Your instructions:
Please set down, word for word, each line from the one containing "39: (929, 634)" through the final line of the records below, both included, and nothing else.

Stored data:
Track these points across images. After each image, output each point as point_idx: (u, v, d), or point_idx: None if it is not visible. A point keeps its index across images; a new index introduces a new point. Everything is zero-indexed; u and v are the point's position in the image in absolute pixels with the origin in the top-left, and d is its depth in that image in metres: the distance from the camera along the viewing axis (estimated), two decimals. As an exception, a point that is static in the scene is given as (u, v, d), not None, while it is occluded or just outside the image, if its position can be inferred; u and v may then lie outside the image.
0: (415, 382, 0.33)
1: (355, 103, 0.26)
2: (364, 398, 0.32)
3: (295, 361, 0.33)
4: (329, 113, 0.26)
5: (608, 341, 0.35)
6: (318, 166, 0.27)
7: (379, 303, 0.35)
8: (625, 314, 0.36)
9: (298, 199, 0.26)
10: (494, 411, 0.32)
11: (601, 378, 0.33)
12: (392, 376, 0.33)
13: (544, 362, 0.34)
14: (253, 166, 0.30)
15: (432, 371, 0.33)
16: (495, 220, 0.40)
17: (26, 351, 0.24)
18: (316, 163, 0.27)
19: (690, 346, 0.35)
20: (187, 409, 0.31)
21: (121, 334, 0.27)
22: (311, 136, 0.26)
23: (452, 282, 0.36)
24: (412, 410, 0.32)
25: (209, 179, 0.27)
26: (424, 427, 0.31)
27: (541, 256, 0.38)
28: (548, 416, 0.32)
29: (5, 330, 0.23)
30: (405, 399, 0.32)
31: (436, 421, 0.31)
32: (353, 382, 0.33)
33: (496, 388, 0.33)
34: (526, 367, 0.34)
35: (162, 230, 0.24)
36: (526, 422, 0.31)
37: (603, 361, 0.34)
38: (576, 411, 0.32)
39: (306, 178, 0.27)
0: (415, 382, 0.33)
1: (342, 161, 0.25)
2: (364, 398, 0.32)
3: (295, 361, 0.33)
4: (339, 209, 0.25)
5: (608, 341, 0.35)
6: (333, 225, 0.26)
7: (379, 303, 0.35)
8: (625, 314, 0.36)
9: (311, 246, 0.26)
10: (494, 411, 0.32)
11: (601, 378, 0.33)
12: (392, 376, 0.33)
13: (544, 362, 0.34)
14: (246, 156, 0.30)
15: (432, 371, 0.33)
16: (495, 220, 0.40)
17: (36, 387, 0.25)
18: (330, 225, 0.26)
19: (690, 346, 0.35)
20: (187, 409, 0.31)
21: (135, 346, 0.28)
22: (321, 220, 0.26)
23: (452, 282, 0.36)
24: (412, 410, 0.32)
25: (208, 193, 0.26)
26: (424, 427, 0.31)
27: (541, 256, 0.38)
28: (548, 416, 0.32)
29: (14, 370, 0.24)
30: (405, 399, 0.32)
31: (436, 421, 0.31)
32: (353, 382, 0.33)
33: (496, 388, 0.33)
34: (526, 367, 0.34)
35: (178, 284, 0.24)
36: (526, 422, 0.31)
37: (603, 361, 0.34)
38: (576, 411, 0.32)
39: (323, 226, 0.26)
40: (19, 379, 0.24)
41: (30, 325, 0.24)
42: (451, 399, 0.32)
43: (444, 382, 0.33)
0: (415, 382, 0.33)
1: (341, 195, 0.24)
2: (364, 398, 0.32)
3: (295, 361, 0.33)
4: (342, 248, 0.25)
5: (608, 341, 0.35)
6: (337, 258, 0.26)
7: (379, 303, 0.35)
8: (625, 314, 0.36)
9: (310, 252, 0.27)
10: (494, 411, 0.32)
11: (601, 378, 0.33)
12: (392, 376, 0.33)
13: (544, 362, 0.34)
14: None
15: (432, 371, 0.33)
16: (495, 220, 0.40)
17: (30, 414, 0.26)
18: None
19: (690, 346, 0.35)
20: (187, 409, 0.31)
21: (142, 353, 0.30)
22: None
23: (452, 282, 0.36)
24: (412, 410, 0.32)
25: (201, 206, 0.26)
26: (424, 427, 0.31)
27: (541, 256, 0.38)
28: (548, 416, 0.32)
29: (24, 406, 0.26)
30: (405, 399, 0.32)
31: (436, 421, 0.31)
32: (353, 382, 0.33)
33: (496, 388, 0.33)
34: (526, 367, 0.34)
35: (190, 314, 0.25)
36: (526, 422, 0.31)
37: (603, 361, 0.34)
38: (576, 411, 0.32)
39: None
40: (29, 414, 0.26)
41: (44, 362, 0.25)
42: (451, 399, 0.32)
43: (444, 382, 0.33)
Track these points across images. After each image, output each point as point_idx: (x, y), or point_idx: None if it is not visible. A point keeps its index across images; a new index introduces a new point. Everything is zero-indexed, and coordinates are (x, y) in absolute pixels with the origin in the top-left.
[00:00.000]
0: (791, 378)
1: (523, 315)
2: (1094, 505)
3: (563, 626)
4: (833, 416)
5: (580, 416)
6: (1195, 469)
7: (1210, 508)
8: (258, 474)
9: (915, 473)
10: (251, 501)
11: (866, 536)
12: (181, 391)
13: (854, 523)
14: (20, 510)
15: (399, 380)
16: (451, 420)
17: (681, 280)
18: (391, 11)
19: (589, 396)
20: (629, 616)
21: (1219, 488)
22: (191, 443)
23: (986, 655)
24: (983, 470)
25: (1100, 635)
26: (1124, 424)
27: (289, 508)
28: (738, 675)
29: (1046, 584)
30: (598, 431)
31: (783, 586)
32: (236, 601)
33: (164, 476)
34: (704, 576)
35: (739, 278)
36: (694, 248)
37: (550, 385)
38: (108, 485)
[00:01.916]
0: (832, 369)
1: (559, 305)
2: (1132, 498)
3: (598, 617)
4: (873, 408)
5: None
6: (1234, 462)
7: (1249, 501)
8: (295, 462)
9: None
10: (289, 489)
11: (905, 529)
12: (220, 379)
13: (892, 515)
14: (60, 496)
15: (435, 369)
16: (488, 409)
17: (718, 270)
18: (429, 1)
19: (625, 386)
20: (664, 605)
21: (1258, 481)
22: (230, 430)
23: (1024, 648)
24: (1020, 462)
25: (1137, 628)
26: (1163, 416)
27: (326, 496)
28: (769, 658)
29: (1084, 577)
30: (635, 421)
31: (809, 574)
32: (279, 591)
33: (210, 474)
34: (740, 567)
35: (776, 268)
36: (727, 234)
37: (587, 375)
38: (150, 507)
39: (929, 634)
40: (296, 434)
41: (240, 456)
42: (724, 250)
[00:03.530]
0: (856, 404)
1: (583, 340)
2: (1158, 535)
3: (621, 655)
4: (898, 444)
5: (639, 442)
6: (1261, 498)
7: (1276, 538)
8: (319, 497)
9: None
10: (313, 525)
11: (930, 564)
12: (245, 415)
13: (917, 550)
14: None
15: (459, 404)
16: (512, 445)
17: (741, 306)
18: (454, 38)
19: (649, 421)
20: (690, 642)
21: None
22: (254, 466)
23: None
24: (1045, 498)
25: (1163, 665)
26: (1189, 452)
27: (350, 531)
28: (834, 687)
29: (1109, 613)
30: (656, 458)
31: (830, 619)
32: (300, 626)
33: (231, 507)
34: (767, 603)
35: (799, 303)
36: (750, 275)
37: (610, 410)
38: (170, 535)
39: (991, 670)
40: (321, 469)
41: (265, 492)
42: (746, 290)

Answer to this exercise:
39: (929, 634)
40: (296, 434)
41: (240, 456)
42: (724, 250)
[00:03.530]
0: (856, 404)
1: (583, 340)
2: (1158, 535)
3: (621, 655)
4: (898, 444)
5: (639, 442)
6: (1261, 498)
7: (1276, 538)
8: (319, 497)
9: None
10: (313, 525)
11: (930, 564)
12: (245, 415)
13: (917, 550)
14: None
15: (459, 404)
16: (512, 445)
17: (741, 306)
18: (454, 38)
19: (649, 421)
20: (690, 642)
21: None
22: (254, 466)
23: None
24: (1045, 498)
25: (1163, 665)
26: (1189, 452)
27: (350, 531)
28: (834, 687)
29: (1109, 613)
30: (656, 458)
31: (830, 619)
32: (300, 626)
33: (231, 507)
34: (767, 603)
35: (799, 303)
36: (750, 275)
37: (610, 410)
38: (170, 535)
39: (991, 670)
40: (321, 469)
41: (265, 492)
42: (746, 290)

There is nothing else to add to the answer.